Figure 1: Location of Norilsk Photo Credit: BBC
Figure 1: Location of Norilsk
Photo Credit: BBC

Both in terms of population and economic output, Norilsk is one of the most important Arctic urban centers. With local engineers estimating that more than 100 residential buildings, about one-tenth of the housing stock, “have been vacated here due to damage from thawing permafrost,” this city is facing an existential crisis. Thawing permafrost under vital infrastructure is not a new problem for Arctic engineers, who have been building in the Arctic for many centuries with the largest development happening in Russia. Arctic PIRE member Valery Grebenets of Moscow State University regularly lectures his students on these issues, which include buckling roads, soil runoff killing flora and fauna, and the release of toxic substances trapped in the ice. These experts are also familiar with impact of urban areas on permafrost, such as the heat given off by buildings through their foundations. For many decades, engineers have been finding creative solutions to offset these “technogenic factors,” such as placing buildings on stilts to lessen their transfer of heat into the ground.

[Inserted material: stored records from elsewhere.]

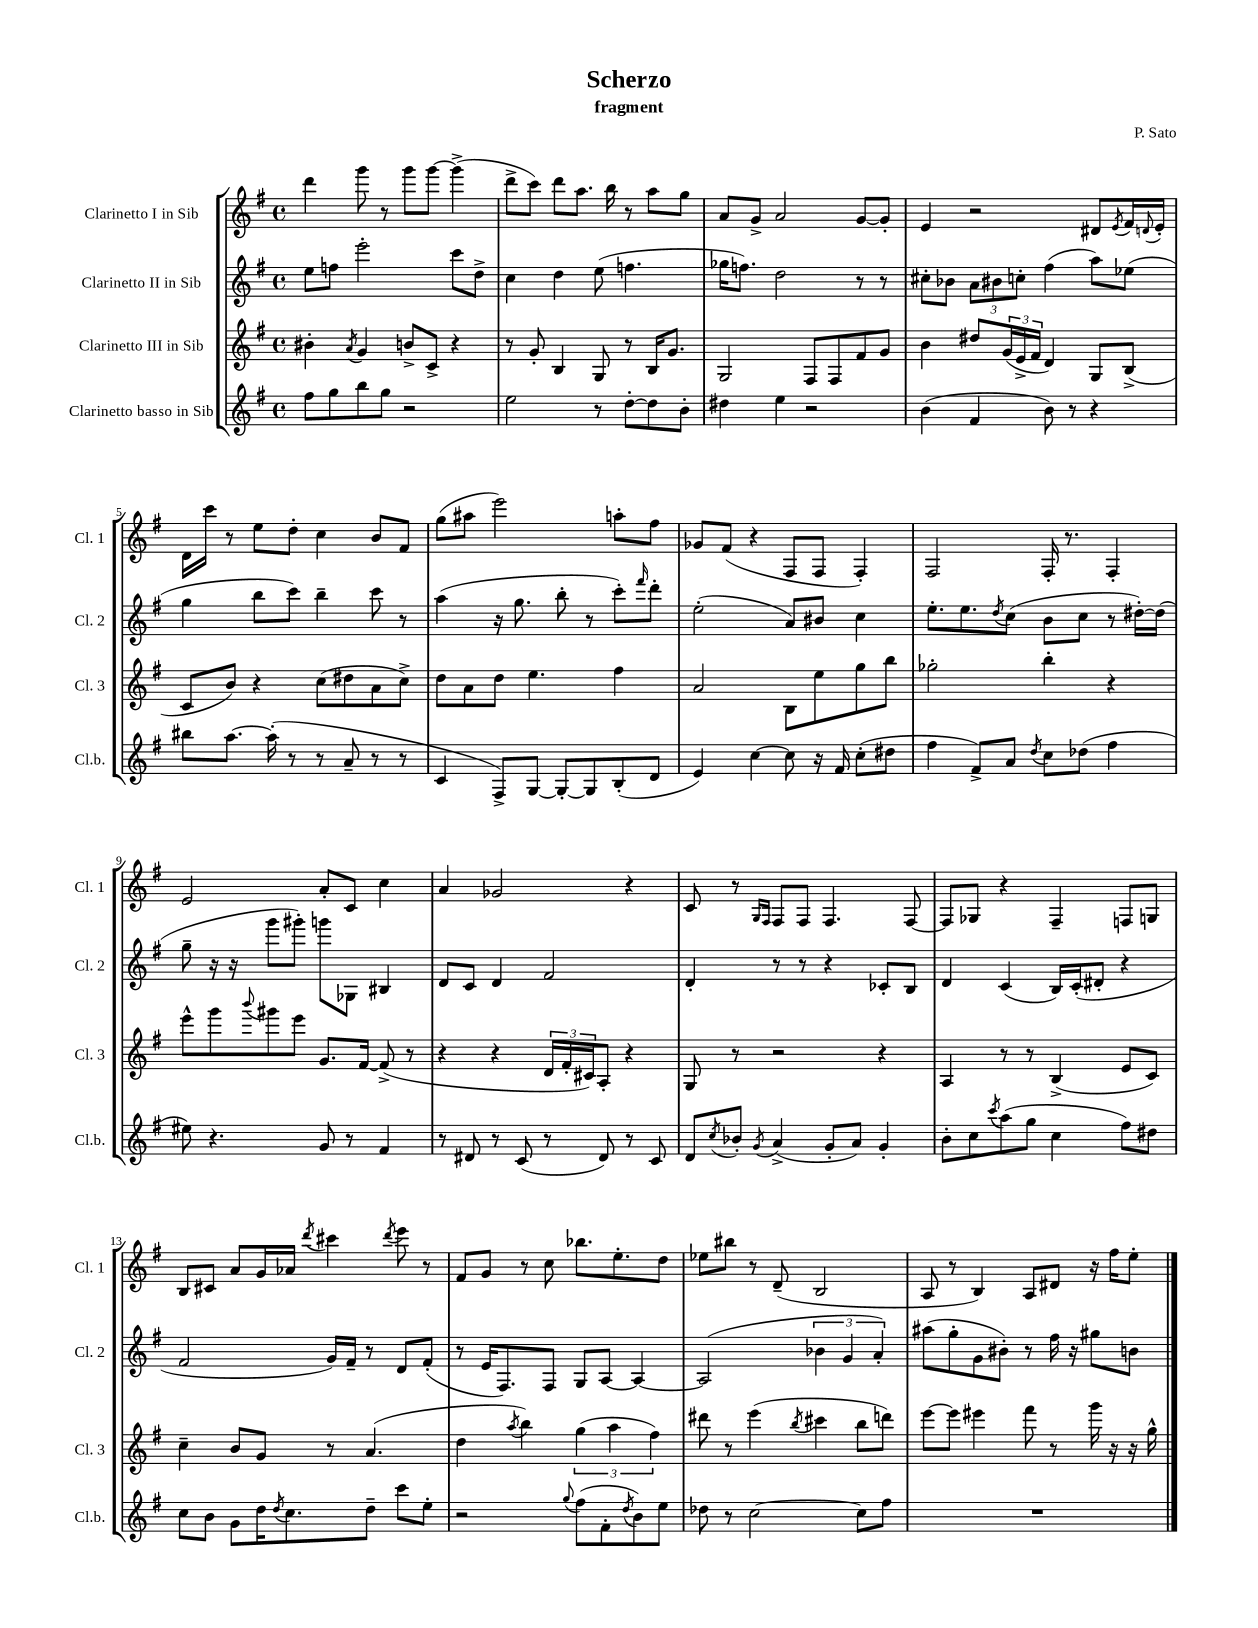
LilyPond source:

\header { title = "Scherzo" composer = "P. Sato" subtitle = "fragment" }
<<
\new StaffGroup <<
\new Staff = "s0" \with { instrumentName = "Clarinetto I in Sib" shortInstrumentName = "Cl. 1" } {
    \clef treble \key g \major \defaultTimeSignature \time 4/4
    d'''4 g'''8 r8 g'''8 g'''8~ g'''4->( |
    d'''8-> c'''8) d'''8 a''8. b''16 r8 a''8 g''8 |
    a'8 g'8-> a'2 g'8~ g'8-. |
    e'4 r2 dis'8 \acciaccatura { e'8 } fis'16 \appoggiatura { d'8 } e'16-. |
    d'16 c'''16 r8 e''8 d''8-. c''4 b'8 fis'8 |
    g''8( ais''8 e'''2) a''8-. fis''8 |
    ges'8 fis'8( r4 fis8 fis8 fis4-.) |
    fis2 fis16-. r8. fis4-. |
    e'2 a'8-. c'8 c''4 |
    a'4 ges'2 r4 |
    c'8 r8 \grace { g16 fis16 } fis8 fis8 fis4. fis8~ |
    fis8 ges8 r4 fis4-- f8 g8 |
    b8 cis'8 a'8 g'16 aes'16 \acciaccatura { d'''8 } cis'''4 \acciaccatura { d'''8 } e'''8 r8 |
    fis'8 g'8 r8 c''8 bes''8. e''8.-. d''8 |
    ees''8 bis''8 r8 d'8--( b2 |
    a8 r8 b4) a8 dis'8 r16 fis''16 e''8-. \bar "|." |
}
\new Staff = "s1" \with { instrumentName = "Clarinetto II in Sib" shortInstrumentName = "Cl. 2" } {
    \clef treble \key g \major \defaultTimeSignature \time 4/4
    e''8 f''8 e'''2-. c'''8 d''8-> |
    c''4 d''4 e''8( f''4. |
    ges''16 f''8.) d''2 r8 r8 |
    cis''8-. bes'8 \tuplet 3/2 { a'8 bis'8 c''8-. } fis''4( a''8) ees''8( |
    g''4 b''8 c'''8) b''4-- c'''8 r8 |
    a''4( r16 g''8. b''8-. r8 c'''8-.) \grace { fis'''16 } d'''8-. |
    e''2-.( a'8) bis'8 c''4 |
    e''8.-. e''8. \acciaccatura { d''8 } c''8( b'8 c''8 r8 dis''16~-.) dis''16( |
    g''8-- r16 r16 g'''8 gis'''8-.) g'''8 ges8 bis4 |
    d'8 c'8 d'4 fis'2 |
    d'4-. r8 r8 r4 ces'8-. b8 |
    d'4 c'4( b16) c'16-.( dis'8-. r4 |
    fis'2 g'16) fis'16-- r8 d'8 fis'8-.( |
    r8 e'16 fis8.) fis8 g8 a8~ a4~ |
    a2( \tuplet 3/2 { bes'4 g'4 a'4-.) } |
    ais''8( g''8-. g'8 bis'8-.) r8 fis''16 r16 gis''8 b'8 \bar "|." |
}
\new Staff = "s2" \with { instrumentName = "Clarinetto III in Sib" shortInstrumentName = "Cl. 3" } {
    \clef treble \key g \major \defaultTimeSignature \time 4/4
    bis'4-. \acciaccatura { a'8 } g'4 b'8-> c'8-> r4 |
    r8 g'8-. b4 g8 r8 b16 g'8. |
    g2 fis8 fis8 fis'8 g'8 |
    b'4 dis''8 \tuplet 3/2 { g'16( e'16-> fis'16 } d'4) g8 b8->( |
    c'8 b'8) r4 c''8( dis''8 a'8 c''8->) |
    d''8 a'8 d''8 e''4. fis''4 |
    a'2 b8 e''8 g''8 b''8 |
    ges''2-. b''4-. r4 |
    e'''8-^ g'''8 \appoggiatura { b'''8 } gis'''8 e'''8 g'8. fis'16~ fis'8->( r8 |
    r4 r4 \tuplet 3/2 { d'16 fis'16-. cis'16) } a8-. r4 |
    g8 r8 r2 r4 |
    a4 r8 r8 b4->( e'8 c'8) |
    c''4-- b'8 g'8 r8 a'4.( |
    d''4 \acciaccatura { a''8 } b''4) \tuplet 3/2 { g''4( a''4 fis''4) } |
    dis'''8 r8 e'''4( \acciaccatura { b''8 } cis'''4 b''8 d'''8) |
    e'''8~ e'''8 eis'''4 fis'''8 r8 g'''16 r16 r16 g''16-^ \bar "|." |
}
\new Staff = "s3" \with { instrumentName = "Clarinetto basso in Sib" shortInstrumentName = "Cl.b." } {
    \clef treble \key g \major \defaultTimeSignature \time 4/4
    fis''8 g''8 b''8 g''8 r2 |
    e''2 r8 d''8~-. d''8 b'8-. |
    dis''4 e''4 r2 |
    b'4( fis'4 b'8) r8 r4 |
    bis''8 a''8.~ a''16-.( r8 r8 a'8-- r8 r8 |
    c'4 fis8->) g8~ g8~-. g8 b8-.( d'8 |
    e'4) c''4~ c''8 r16 fis'16 c''8-.( dis''8 |
    fis''4 fis'8->) a'8 \acciaccatura { d''8 } c''8 des''8( fis''4 |
    eis''8) r4. g'8 r8 fis'4 |
    r8 dis'8 r8 c'8( r8 dis'8) r8 c'8 |
    d'8 \acciaccatura { c''8 } bes'8-. \acciaccatura { g'8 } a'4->( g'8-. a'8) g'4-. |
    b'8-. c''8 \acciaccatura { c'''8 } a''8( g''8 c''4 fis''8) dis''8 |
    c''8 b'8 g'8 d''16 \acciaccatura { d''8 } c''8. d''8-- c'''8 e''8-. |
    r2 \appoggiatura { g''8 } fis''8( fis'8-. \acciaccatura { d''8 } b'8) e''8 |
    des''8 r8 c''2~ c''8 fis''8 |
    R1 \bar "|." |
}
>>
>>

However, none of these engineering plans took into account the effect of global warming, which has deepened the yearly permafrost thaw and significantly increased the speed of natural degradation. With the Arctic experiencing annual temperature increases that far exceed those recorded in the rest of the world, this ongoing crisis looks set to increase in scale and severity.

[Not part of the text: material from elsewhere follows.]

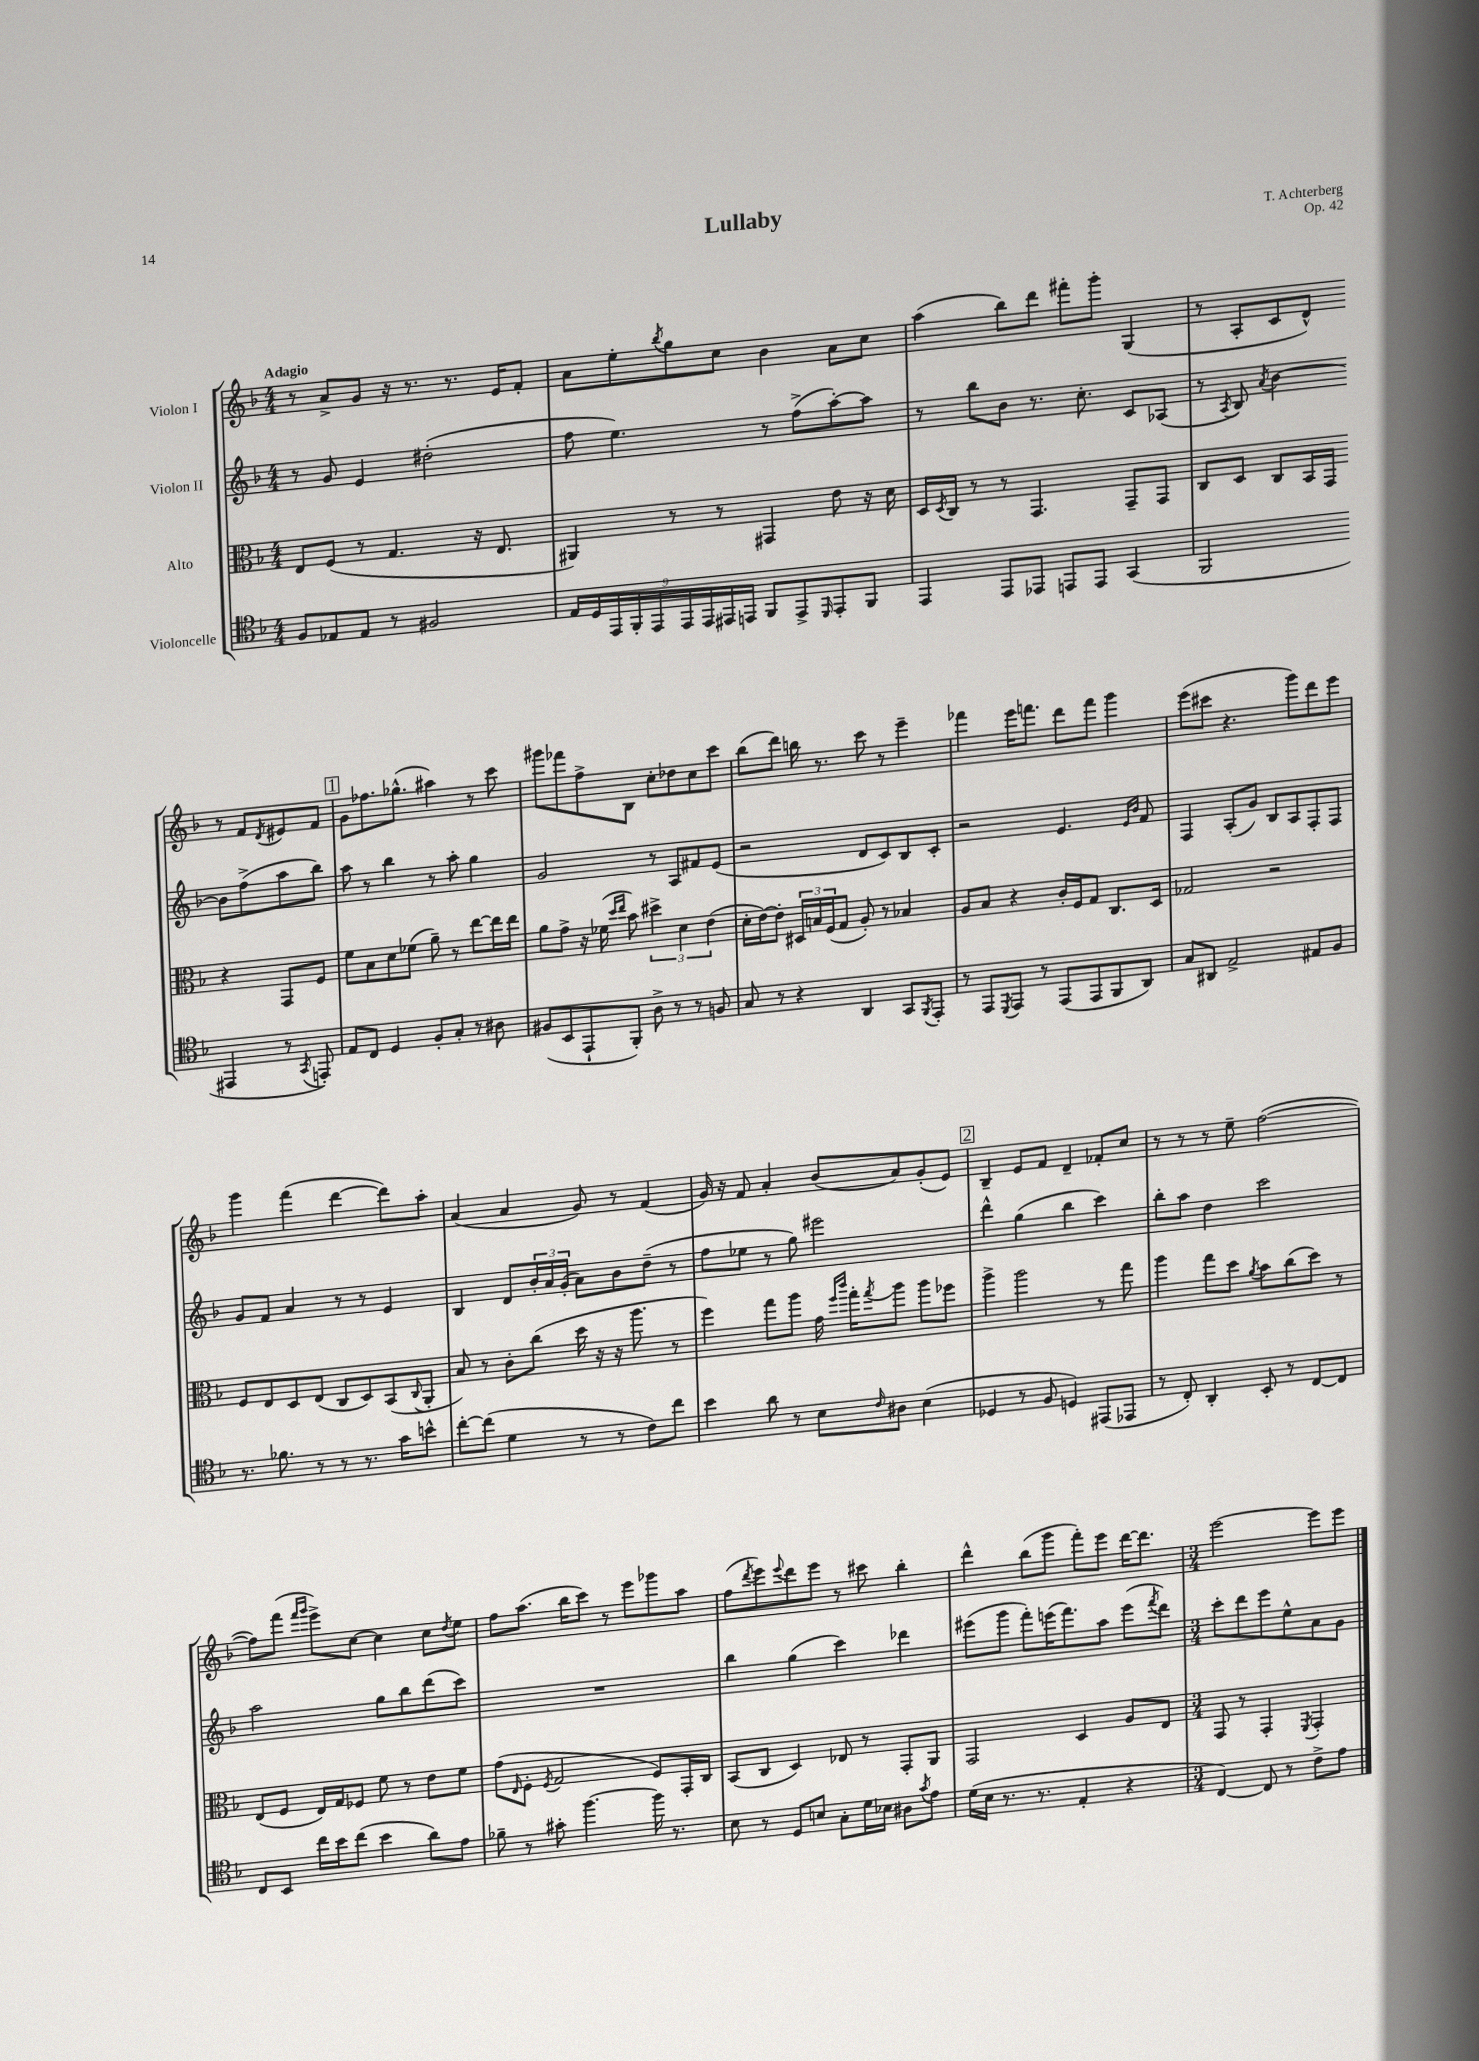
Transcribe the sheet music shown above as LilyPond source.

Figure 2: An example of the effects of thawing permafrost on a news-stand in Norilsk
Figure 2: An example of the effects of thawing permafrost on a news-stand in Norilsk

Unfortunately, when infrastructure and buildings were planned, climate change was not taken seriously enough by city planners and government officials. As Arctic PIRE member Dmitry Streletskiy of The George Washington University told the Guardian, “In most cases the effect of climate change was not accounted for properly or at all, so the story is not about one building falling, even though there are examples of that, but about thousands of people living in buildings which have the potential to fall.” This is a clear example of the unfortunate lack of input that the scientific community often has in terms of planning for sustainable urban development. This issue compounded in the Arctic region due to the high cost of adapting cities to change. Our colleague Oleg Anisomov, Arctic expert and Nobel Prize holder, laments that the high north will suffer from lack of strong support in terms of government funding and strategic investment in adaptive engineering solutions. Our project aims to Promote Urban Sustainability in the Arctic hope to alter this trend and increase the voice of the scientific community in the Arctic through our upcoming Arctic Urban Sustainability Index and by increasing global attention on these important issues. Through continuous engagement and communication with policy makers, urban planners, and Arctic development planners, our scientific network will advise on the effects of climate and socio-economic changes to Arctic cities and help these important communities adapt to their rapidly changing surroundings.

Figure 3: A building is temporarily braced against collapse.
Figure 3: A building is temporarily braced against collapse.